Psalm 32:5 I acknowledged my sin to you, and I did not cover my iniquity; I said, “I will confess my transgressions to the LORD,” and you forgave the iniquity of my sin.

Proverbs 28:13 Whoever conceals his transgressions will not prosper, but he who confesses and forsakes them will obtain mercy.

Ultimately, confessing is agreeing with God that He was right, but don’t just give mental assent to it. If there is an area of your life where you have rebelled against God’s will for you, don’t hesitate to confess your sin to Him. He will be faithful to forgive you according to 1 John 1:9 If we confess our sins, he is faithful and just and will forgive us our sins, and purify us from all unrighteousness.

Step 2. Repentance. Confession admits sin. Repentance is a change of mind that results in a change of behavior. Admitting you were wrong, saying you are sorry, and continuing to do the same thing is not repentance and does not lead to salvation or restoration. That is only mental assent that you are a sinner. Without repentance, you are still in rebellion against God.

Ezekiel 18:30-32 “Therefore I will judge you, O house of Israel, every one according to his ways, declares the Lord GOD. Repent and turn from all your transgressions, lest iniquity be your ruin. Cast away from you all the transgressions that you have committed, and make yourselves a new heart and a new spirit! Why will you die, O house of Israel? For I have no pleasure in the death of anyone, declares the Lord GOD; so turn, and live.”

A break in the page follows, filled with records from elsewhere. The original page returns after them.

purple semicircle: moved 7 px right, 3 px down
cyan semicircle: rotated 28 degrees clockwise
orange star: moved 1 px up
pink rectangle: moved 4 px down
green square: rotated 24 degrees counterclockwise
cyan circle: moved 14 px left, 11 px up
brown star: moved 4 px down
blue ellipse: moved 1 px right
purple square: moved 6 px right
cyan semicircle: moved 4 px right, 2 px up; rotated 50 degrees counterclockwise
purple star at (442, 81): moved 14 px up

God wants those He loves and who rebel against Him to repent so they can be saved and be restored to a right relationship with Him again. Then He can bless us. Our intimacy with God will never grow to its full potential unless we are willing to repent and continue to walk in repentance.

Step 3. Restoration. Rebellion against God harms every aspect of our lives, including relationships with others, our careers, our finances, and our health. It causes us to be rejected by God. But our relationship and fellowship with Him can be restored after we have confessed and repented from our sin and rebellion.

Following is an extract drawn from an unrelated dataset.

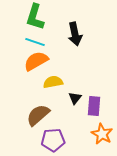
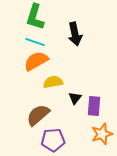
orange star: rotated 25 degrees clockwise
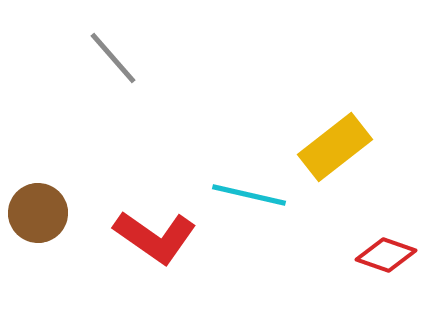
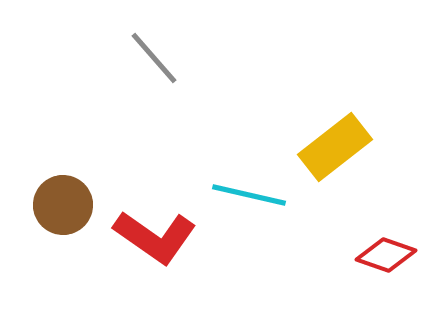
gray line: moved 41 px right
brown circle: moved 25 px right, 8 px up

Restoration is the process of returning to wholeness in every area of life and it often includes restitution (compensation, reimbursement, repayment of some kind). For example, Zaccheus’s desire to make restitution demonstrated that his change of heart was genuine.

Restoration may mean physical, emotional, or spiritual healing that takes the rest of our life. We often want immediate restoration after we have confessed our sin. We think or say, “Well, I said I was sorry. What more do you want?” That is still a rebellious attitude.

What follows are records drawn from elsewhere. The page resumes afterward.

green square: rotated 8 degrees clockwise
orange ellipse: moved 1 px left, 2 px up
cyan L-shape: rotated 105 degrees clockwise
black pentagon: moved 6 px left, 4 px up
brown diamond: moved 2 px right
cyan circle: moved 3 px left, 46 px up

Again, restoration is a process that requires complete dedication of our life to Jesus Christ. We are no longer in control, no longer ruling our life. We are living in complete obedience to Him.

Jeremiah 15:19 Therefore thus says the LORD: “If you return, I will restore you, and you shall stand before me. If you utter what is precious, and not what is worthless, you shall be as my mouth. They shall turn to you, but you shall not turn to them.

The best way to guard against rebelling from God’s will is to remain in close fellowship with Him. We do that through daily Scripture reading and prayer. That way, our mind will be renewed daily with His perspective. Satan’s ability to deceive us will be diminished.

Furthermore, we need to ask God daily to fill us with the Holy Spirit so that we will have His patience, courage, contentment, leadership, and power over the spirit of rebellion. If we begin to sense the temptation to be impatient, doubtful, fearful, greedy, or selfish, quickly admit it, rebuke it in Jesus’ Name, repent, and run to God in faith and obedience. That is restoration living.

All of us have to make this journey from rebellion to restoration with God. We begin by believing Jesus Christ is the Son of God who atoned for our sin on the cross. Then we take the three steps of faith by making a public confession, repenting of our sin and self-rule, signified by our obedience in baptism. Then we are born again of the Holy Spirit, who leads us daily in this walk of restoration with God.